Figure 3: Heatmap of a selection of terms from the 200 MeSH terms with the strongest five-year decline (by normalized monthly occurrence in PubMed from 2021 to 2025).
Finally, we visualized momentum — each term’s relative change in prevalence from one month to the next — to highlight topics that may be gaining traction in the most recent literature.

Figure 4: Heatmap of a selection of terms from the 200 MeSH terms with the highest momentum (by the difference to the previous month in normalized monthly occurrence in PubMed from 2021 to 2025).
A few key learnings about our MeSH Counter methods have already emerged from our analysis.
The MeSH Counter is most powerful if the exercise is repeated every few months, comparing the results from different points in time for more insights and conclusions. However, when using the tool, it is important to bear in mind that some terms move in waves, with sharp spikes and declines over short periods. This is to be expected: researchers respond to pivotal papers, and ‘follow-on’ work often created publications clustered in time. Biases might also be introduced by events like major conferences or special journal issues focusing on specific fields.
This effect was evident when we compared our latest results to a MeSH analysis we conducted three months earlier. In that comparison, the top 200 terms were highly stable, with 89% overlap between the two five-year periods. By contrast, there was far more variability between the most recent 12-month periods (about 20% overlap), and between the momentum rankings. For example, while some terms were present in both analyses (e.g.) Artificial Intelligence, GLP1, Molecular Docking Simulation, High Throughput Screening Assays, and Ferroptosis, other terms were present in the first but were gone from the top 200 terms list just three months later (e.g. Alzheimer’s Disease, Tauopathies, Mood disorders, and Sleep Disorders).

ACTION ITEM
Could you carry the MeSH Counter passage above forward from its last sentence?

DATA PROVIDED
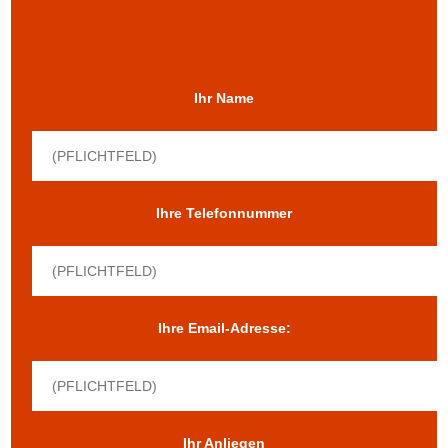
Ihr Name
Ihre Telefonnummer
Ihre Email-Adresse:
Ihr Anliegen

ANSWER FOR THE TASK
The MeSH Counter has at least two important limitations.
Firstly, there is an indexing lag: MeSH terms are assigned after publication – usually a month or two — so the tool should not be used to interpret trends in the most recent months.
Secondly, publications are not endorsements for investment: an increase in the prevalence of a term or topic does not necessarily imply that there is an investment opportunity or long-term value in the field. Research activity can be driven by many factors, including funding cycles, methodological fads, disease outbreaks, or other transient forces.
As with most tools, the MeSH Counter is useless if not guided by human intelligence. However, when used appropriately, it can efficiently map how the biomedical research landscape is shifting. At V-Bio Ventures, we see it as a tool that strengthens our ongoing scouting efforts for transformative health innovations, by helping us ask better questions and spot patterns earlier.
For investors, the MeSH Counter can provide a complimentary addition to the insights we only glean from deep domain expertise, and the essential human relationships we build with peers, entrepreneurs, and researchers.